I assume that $(X_k)_{k≥0}$ is a uniformly ergodic Markov chain on $X$ with transition density $q$ and stationary distribution $π$. Then for all $n ≥ 1$, let the $n$-step transition density $q^n$ be defined as
$q^n(x_0, x_{n}) = \int q^{n-1}(x_0, x_{n-1}) q(x_{n-1}, x_n) dx_{n-1}$
I then let $\phi$ be a bounded measurable function on $X$ and I then wish to show that the series
$\hat\phi(x) = \sum_{n=0}^\infty (\int \phi(x_n) q^n(x, x_n) dx_n - \pi(\phi))$
with, by convention, $q^0(x,x_n) = \delta_x(dx_0)$, is convergent for all $x \in X$. I would also like to show that $\hat\phi$ is a bounded solution of the Poisson equation associated to $\phi$, i.e. for all $x \in X$,
$\hat\phi(x) - \int q(x, z) \hat\phi(z) dz = \phi(x) - \pi(\phi)$.
I am not really sure how to tackle these problems, so any help would really be appreciated. I thought about using a theorem that states; "Assume that $(X_k)_{k≥0}$ is a uniformly ergodic Markov chain and that $\phi$ is bounded.
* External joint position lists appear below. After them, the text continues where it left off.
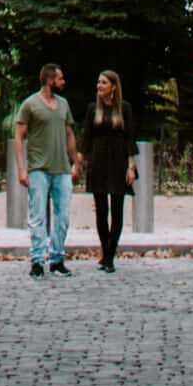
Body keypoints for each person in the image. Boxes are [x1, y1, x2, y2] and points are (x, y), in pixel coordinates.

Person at [14, 62, 80, 277]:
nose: (63, 82)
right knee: (37, 215)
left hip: (61, 168)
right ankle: (36, 260)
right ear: (50, 80)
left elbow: (69, 134)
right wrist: (22, 169)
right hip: (38, 168)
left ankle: (57, 258)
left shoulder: (63, 105)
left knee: (63, 216)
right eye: (60, 79)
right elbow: (18, 137)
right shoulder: (30, 104)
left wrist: (75, 163)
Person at [84, 67, 136, 271]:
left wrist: (131, 167)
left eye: (104, 83)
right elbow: (86, 138)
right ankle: (105, 251)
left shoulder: (125, 108)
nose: (99, 86)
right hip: (98, 160)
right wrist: (80, 162)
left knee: (117, 208)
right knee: (101, 210)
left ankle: (110, 256)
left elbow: (130, 138)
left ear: (113, 87)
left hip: (118, 161)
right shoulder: (92, 109)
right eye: (98, 82)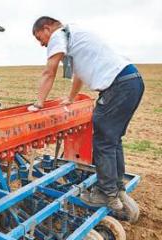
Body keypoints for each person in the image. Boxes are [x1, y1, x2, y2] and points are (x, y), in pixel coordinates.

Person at [30, 16, 144, 211]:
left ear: (47, 28)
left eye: (40, 38)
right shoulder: (74, 33)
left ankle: (105, 193)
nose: (42, 44)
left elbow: (49, 72)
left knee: (103, 140)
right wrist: (71, 98)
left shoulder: (58, 36)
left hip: (118, 87)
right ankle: (116, 187)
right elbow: (79, 74)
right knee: (113, 139)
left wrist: (39, 104)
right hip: (133, 81)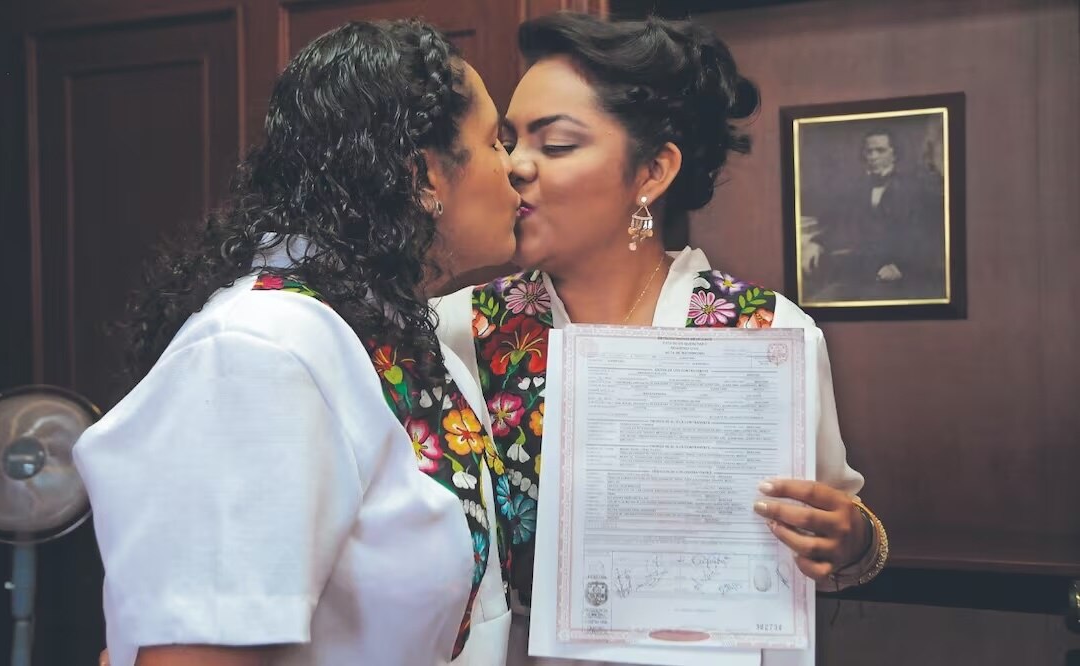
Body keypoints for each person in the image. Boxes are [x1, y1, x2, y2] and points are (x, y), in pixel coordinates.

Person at [433, 12, 888, 665]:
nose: (516, 167)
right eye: (507, 142)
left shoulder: (767, 333)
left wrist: (848, 538)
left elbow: (842, 523)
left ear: (651, 173)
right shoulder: (459, 330)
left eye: (555, 144)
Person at [74, 19, 522, 666]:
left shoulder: (409, 342)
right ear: (423, 176)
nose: (518, 169)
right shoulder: (261, 351)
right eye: (495, 142)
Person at [805, 127, 946, 302]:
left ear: (894, 154)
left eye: (880, 150)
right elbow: (840, 223)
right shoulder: (857, 188)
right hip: (860, 273)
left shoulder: (914, 188)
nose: (873, 157)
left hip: (905, 278)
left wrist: (902, 268)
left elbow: (928, 238)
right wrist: (816, 243)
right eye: (869, 151)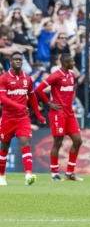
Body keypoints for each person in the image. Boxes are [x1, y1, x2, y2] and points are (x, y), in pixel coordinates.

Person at [35, 54, 83, 181]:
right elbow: (39, 88)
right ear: (65, 63)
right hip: (58, 113)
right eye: (72, 61)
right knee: (58, 142)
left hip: (69, 113)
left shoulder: (71, 75)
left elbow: (71, 91)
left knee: (78, 141)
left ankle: (69, 173)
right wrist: (49, 103)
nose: (74, 62)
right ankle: (54, 174)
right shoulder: (56, 75)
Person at [0, 52, 45, 186]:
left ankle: (28, 175)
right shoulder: (4, 78)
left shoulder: (27, 79)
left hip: (23, 118)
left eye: (20, 59)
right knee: (4, 148)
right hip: (8, 118)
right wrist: (18, 106)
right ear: (11, 62)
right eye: (16, 60)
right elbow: (2, 98)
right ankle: (1, 176)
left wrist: (38, 115)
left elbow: (32, 97)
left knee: (25, 143)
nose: (18, 62)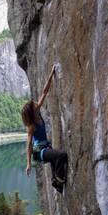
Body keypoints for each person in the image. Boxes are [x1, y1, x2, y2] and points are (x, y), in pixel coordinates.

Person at [22, 64, 68, 193]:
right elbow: (28, 146)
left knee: (55, 158)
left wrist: (51, 74)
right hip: (39, 153)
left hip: (46, 147)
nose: (37, 103)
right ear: (32, 111)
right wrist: (28, 164)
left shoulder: (37, 111)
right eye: (34, 104)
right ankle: (58, 180)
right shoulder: (31, 126)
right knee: (61, 155)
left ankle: (56, 181)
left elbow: (44, 92)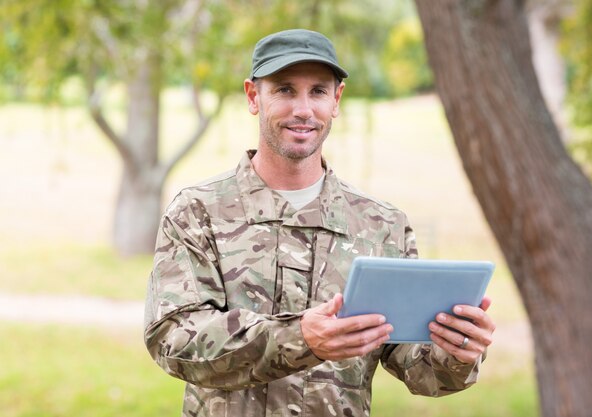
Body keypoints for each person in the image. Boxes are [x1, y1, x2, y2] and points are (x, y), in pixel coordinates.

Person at [144, 28, 496, 417]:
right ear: (252, 97)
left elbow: (417, 368)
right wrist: (300, 338)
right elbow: (172, 339)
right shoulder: (199, 212)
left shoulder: (381, 225)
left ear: (336, 100)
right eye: (284, 90)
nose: (303, 110)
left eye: (317, 91)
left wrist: (456, 350)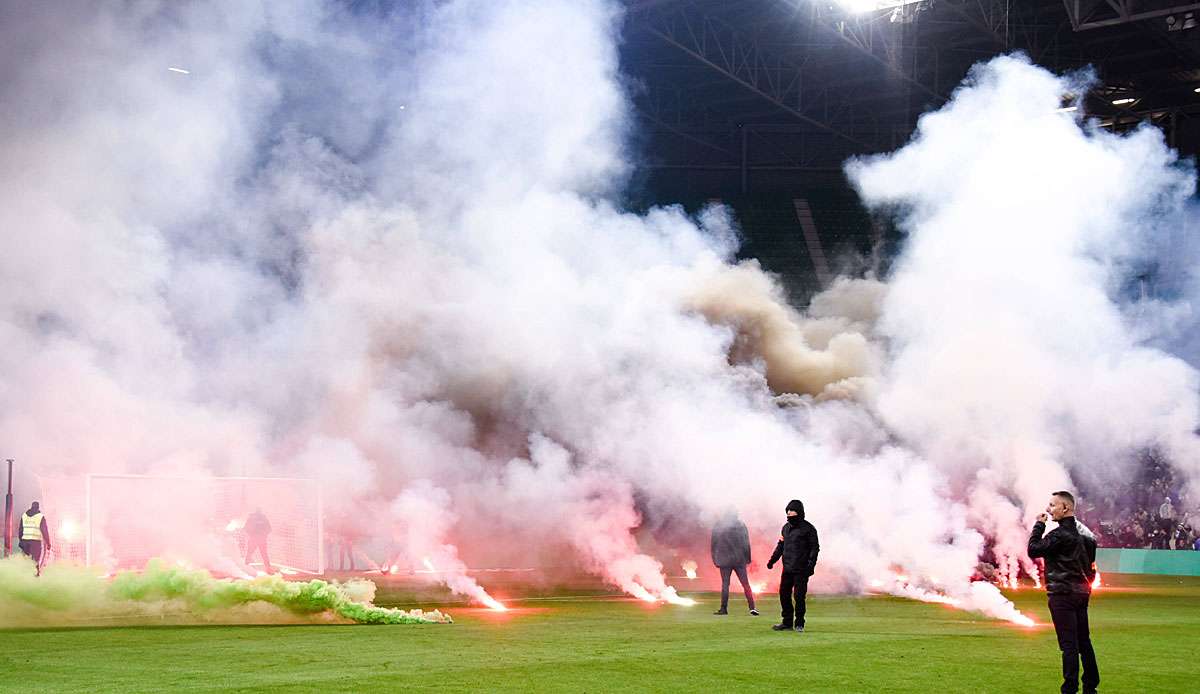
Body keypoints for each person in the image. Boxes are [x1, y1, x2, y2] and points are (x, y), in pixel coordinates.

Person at [1028, 490, 1099, 694]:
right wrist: (1087, 585)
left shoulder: (1059, 535)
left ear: (1065, 507)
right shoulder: (1088, 536)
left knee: (1068, 644)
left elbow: (1033, 549)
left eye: (1052, 505)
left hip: (1062, 594)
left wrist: (1039, 525)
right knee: (1084, 641)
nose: (1048, 510)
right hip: (1082, 593)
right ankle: (1090, 684)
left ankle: (1069, 688)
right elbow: (1092, 567)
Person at [766, 499, 819, 633]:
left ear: (799, 512)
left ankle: (799, 622)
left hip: (801, 570)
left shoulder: (809, 529)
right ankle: (787, 622)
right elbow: (780, 546)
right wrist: (772, 560)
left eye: (792, 510)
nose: (789, 513)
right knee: (784, 595)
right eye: (787, 511)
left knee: (799, 597)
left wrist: (810, 567)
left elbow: (814, 548)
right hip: (787, 569)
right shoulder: (785, 528)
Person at [710, 509, 758, 616]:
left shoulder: (719, 525)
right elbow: (746, 543)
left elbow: (714, 544)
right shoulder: (741, 525)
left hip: (724, 560)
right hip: (739, 559)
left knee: (725, 585)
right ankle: (752, 607)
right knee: (746, 584)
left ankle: (723, 609)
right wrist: (748, 559)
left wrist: (715, 559)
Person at [18, 501, 51, 576]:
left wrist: (21, 541)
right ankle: (35, 578)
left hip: (24, 542)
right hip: (35, 543)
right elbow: (45, 531)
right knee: (35, 561)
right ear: (38, 508)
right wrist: (48, 543)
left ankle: (23, 577)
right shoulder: (40, 517)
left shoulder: (24, 516)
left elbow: (20, 529)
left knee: (25, 561)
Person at [243, 508, 274, 574]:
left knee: (250, 553)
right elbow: (269, 529)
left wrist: (252, 534)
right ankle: (268, 568)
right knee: (263, 554)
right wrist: (263, 535)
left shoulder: (251, 518)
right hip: (260, 539)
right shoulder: (264, 519)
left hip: (255, 539)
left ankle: (245, 567)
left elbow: (245, 528)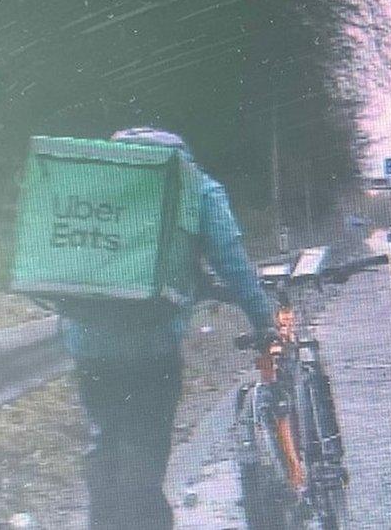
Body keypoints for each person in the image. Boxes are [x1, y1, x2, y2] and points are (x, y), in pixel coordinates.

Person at [62, 127, 273, 529]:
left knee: (105, 437)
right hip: (152, 344)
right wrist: (263, 318)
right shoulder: (196, 186)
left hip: (88, 342)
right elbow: (230, 259)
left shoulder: (96, 180)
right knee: (145, 442)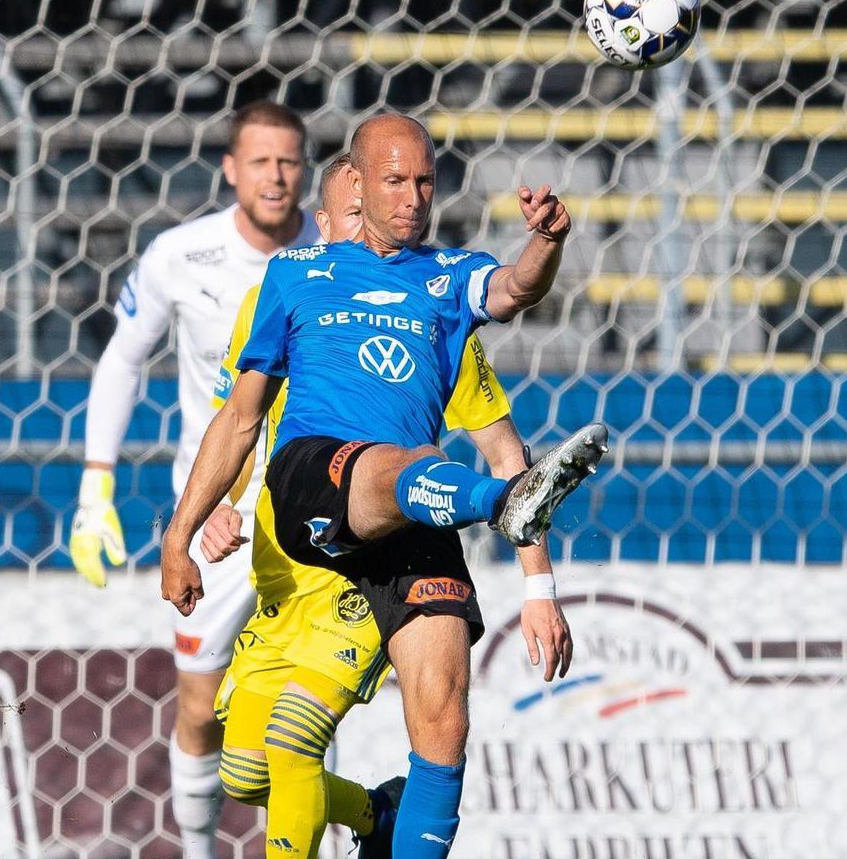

Then there exist a bounded solution $\hat\phi$ of the Poisson equation associated to $\phi$."
Thank you!
To start, I think you need some fact that uniform ergodicity means some kind of exponential convergence on transition probabilities to the stationary distribution. Using this case you can show convergence of the series. I'm pretty sure some theorem from Meyn and Tweedie would come handy here.
Once convergence is shown, you should be able to insert the definition of $\hat \phi$ into the Poisson equation, and check whether you get what you want.